● What you have to do:
Would you please write out each entry that follows, exactly as written?

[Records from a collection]
· · · ·
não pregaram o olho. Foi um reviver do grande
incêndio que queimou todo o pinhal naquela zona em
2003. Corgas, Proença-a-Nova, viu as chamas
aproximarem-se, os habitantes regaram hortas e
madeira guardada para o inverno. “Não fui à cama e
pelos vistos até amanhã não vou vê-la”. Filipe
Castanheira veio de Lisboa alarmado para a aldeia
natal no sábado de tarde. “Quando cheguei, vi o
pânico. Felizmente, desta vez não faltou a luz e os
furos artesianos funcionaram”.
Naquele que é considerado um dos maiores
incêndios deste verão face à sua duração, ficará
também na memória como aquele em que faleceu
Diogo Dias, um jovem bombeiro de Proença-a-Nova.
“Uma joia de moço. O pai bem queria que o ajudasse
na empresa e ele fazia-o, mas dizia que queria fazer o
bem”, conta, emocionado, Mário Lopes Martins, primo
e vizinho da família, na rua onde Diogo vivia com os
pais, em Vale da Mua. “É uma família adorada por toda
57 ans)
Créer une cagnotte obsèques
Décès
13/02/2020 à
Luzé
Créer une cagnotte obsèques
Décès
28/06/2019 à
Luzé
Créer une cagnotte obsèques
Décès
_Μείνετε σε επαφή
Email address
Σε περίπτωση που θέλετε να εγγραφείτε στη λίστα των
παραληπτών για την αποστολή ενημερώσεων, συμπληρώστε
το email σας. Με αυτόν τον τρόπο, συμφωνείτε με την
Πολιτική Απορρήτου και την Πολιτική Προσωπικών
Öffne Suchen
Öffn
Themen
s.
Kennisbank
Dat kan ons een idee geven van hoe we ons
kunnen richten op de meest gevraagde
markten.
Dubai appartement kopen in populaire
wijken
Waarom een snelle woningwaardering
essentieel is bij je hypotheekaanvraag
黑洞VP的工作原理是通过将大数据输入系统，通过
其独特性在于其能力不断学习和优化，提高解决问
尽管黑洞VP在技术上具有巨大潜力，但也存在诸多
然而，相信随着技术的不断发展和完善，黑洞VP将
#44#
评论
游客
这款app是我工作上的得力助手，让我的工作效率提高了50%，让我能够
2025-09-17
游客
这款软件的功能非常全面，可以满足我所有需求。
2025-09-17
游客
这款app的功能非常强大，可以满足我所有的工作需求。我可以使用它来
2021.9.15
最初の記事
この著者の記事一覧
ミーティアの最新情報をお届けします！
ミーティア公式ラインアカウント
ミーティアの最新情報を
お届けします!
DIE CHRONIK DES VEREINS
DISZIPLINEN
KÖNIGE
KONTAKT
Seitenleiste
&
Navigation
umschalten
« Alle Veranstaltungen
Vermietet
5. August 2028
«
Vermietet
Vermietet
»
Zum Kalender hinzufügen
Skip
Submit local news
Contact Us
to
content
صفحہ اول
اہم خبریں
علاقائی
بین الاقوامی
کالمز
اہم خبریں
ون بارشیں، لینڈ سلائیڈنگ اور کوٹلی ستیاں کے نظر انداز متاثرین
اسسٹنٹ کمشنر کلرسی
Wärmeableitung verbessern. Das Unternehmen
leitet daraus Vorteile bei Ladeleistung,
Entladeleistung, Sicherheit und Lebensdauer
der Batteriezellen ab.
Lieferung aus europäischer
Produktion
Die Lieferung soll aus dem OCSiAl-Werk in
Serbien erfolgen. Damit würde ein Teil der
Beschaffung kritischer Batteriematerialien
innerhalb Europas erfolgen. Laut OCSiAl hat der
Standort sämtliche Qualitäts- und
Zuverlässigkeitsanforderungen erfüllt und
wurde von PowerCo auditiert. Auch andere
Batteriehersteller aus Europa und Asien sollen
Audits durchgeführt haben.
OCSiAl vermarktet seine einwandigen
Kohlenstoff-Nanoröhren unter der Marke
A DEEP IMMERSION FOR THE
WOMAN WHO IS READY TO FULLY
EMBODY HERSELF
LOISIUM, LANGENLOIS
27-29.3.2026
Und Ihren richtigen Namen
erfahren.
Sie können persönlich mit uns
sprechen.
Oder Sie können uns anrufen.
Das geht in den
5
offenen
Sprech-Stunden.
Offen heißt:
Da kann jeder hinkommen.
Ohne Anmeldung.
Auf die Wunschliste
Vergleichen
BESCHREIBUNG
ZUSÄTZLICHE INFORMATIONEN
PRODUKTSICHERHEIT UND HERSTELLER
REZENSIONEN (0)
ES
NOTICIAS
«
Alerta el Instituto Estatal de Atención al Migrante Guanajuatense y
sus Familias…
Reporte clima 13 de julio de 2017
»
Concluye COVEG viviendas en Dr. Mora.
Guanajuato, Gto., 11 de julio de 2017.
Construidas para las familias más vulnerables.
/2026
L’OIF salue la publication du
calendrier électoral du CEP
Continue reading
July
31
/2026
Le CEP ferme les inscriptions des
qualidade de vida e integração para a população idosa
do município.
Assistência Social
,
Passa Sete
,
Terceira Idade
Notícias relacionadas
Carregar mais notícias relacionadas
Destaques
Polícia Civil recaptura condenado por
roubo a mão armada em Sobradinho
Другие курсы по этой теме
· · · ·
● Solution to this exercise:
não pregaram o olho. Foi um reviver do grande
incêndio que queimou todo o pinhal naquela zona em
2003. Corgas, Proença-a-Nova, viu as chamas
aproximarem-se, os habitantes regaram hortas e
madeira guardada para o inverno. “Não fui à cama e
pelos vistos até amanhã não vou vê-la”. Filipe
Castanheira veio de Lisboa alarmado para a aldeia
natal no sábado de tarde. “Quando cheguei, vi o
pânico. Felizmente, desta vez não faltou a luz e os
furos artesianos funcionaram”.
Naquele que é considerado um dos maiores
incêndios deste verão face à sua duração, ficará
também na memória como aquele em que faleceu
Diogo Dias, um jovem bombeiro de Proença-a-Nova.
“Uma joia de moço. O pai bem queria que o ajudasse
na empresa e ele fazia-o, mas dizia que queria fazer o
bem”, conta, emocionado, Mário Lopes Martins, primo
e vizinho da família, na rua onde Diogo vivia com os
pais, em Vale da Mua. “É uma família adorada por toda
57 ans)
Créer une cagnotte obsèques
Décès
13/02/2020 à
Luzé
Créer une cagnotte obsèques
Décès
28/06/2019 à
Luzé
Créer une cagnotte obsèques
Décès
_Μείνετε σε επαφή
Email address
Σε περίπτωση που θέλετε να εγγραφείτε στη λίστα των
παραληπτών για την αποστολή ενημερώσεων, συμπληρώστε
το email σας. Με αυτόν τον τρόπο, συμφωνείτε με την
Πολιτική Απορρήτου και την Πολιτική Προσωπικών
Öffne Suchen
Öffn
Themen
s.
Kennisbank
Dat kan ons een idee geven van hoe we ons
kunnen richten op de meest gevraagde
markten.
Dubai appartement kopen in populaire
wijken
Waarom een snelle woningwaardering
essentieel is bij je hypotheekaanvraag
黑洞VP的工作原理是通过将大数据输入系统，通过
其独特性在于其能力不断学习和优化，提高解决问
尽管黑洞VP在技术上具有巨大潜力，但也存在诸多
然而，相信随着技术的不断发展和完善，黑洞VP将
#44#
评论
游客
这款app是我工作上的得力助手，让我的工作效率提高了50%，让我能够
2025-09-17
游客
这款软件的功能非常全面，可以满足我所有需求。
2025-09-17
游客
这款app的功能非常强大，可以满足我所有的工作需求。我可以使用它来
2021.9.15
最初の記事
この著者の記事一覧
ミーティアの最新情報をお届けします！
ミーティア公式ラインアカウント
ミーティアの最新情報を
お届けします!
DIE CHRONIK DES VEREINS
DISZIPLINEN
KÖNIGE
KONTAKT
Seitenleiste
&
Navigation
umschalten
« Alle Veranstaltungen
Vermietet
5. August 2028
«
Vermietet
Vermietet
»
Zum Kalender hinzufügen
Skip
Submit local news
Contact Us
to
content
صفحہ اول
اہم خبریں
علاقائی
بین الاقوامی
کالمز
اہم خبریں
ون بارشیں، لینڈ سلائیڈنگ اور کوٹلی ستیاں کے نظر انداز متاثرین
اسسٹنٹ کمشنر کلرسی
Wärmeableitung verbessern. Das Unternehmen
leitet daraus Vorteile bei Ladeleistung,
Entladeleistung, Sicherheit und Lebensdauer
der Batteriezellen ab.
Lieferung aus europäischer
Produktion
Die Lieferung soll aus dem OCSiAl-Werk in
Serbien erfolgen. Damit würde ein Teil der
Beschaffung kritischer Batteriematerialien
innerhalb Europas erfolgen. Laut OCSiAl hat der
Standort sämtliche Qualitäts- und
Zuverlässigkeitsanforderungen erfüllt und
wurde von PowerCo auditiert. Auch andere
Batteriehersteller aus Europa und Asien sollen
Audits durchgeführt haben.
OCSiAl vermarktet seine einwandigen
Kohlenstoff-Nanoröhren unter der Marke
A DEEP IMMERSION FOR THE
WOMAN WHO IS READY TO FULLY
EMBODY HERSELF
LOISIUM, LANGENLOIS
27-29.3.2026
Und Ihren richtigen Namen
erfahren.
Sie können persönlich mit uns
sprechen.
Oder Sie können uns anrufen.
Das geht in den
5
offenen
Sprech-Stunden.
Offen heißt:
Da kann jeder hinkommen.
Ohne Anmeldung.
Auf die Wunschliste
Vergleichen
BESCHREIBUNG
ZUSÄTZLICHE INFORMATIONEN
PRODUKTSICHERHEIT UND HERSTELLER
REZENSIONEN (0)
ES
NOTICIAS
«
Alerta el Instituto Estatal de Atención al Migrante Guanajuatense y
sus Familias…
Reporte clima 13 de julio de 2017
»
Concluye COVEG viviendas en Dr. Mora.
Guanajuato, Gto., 11 de julio de 2017.
Construidas para las familias más vulnerables.
/2026
L’OIF salue la publication du
calendrier électoral du CEP
Continue reading
July
31
/2026
Le CEP ferme les inscriptions des
qualidade de vida e integração para a população idosa
do município.
Assistência Social
,
Passa Sete
,
Terceira Idade
Notícias relacionadas
Carregar mais notícias relacionadas
Destaques
Polícia Civil recaptura condenado por
roubo a mão armada em Sobradinho
Другие курсы по этой теме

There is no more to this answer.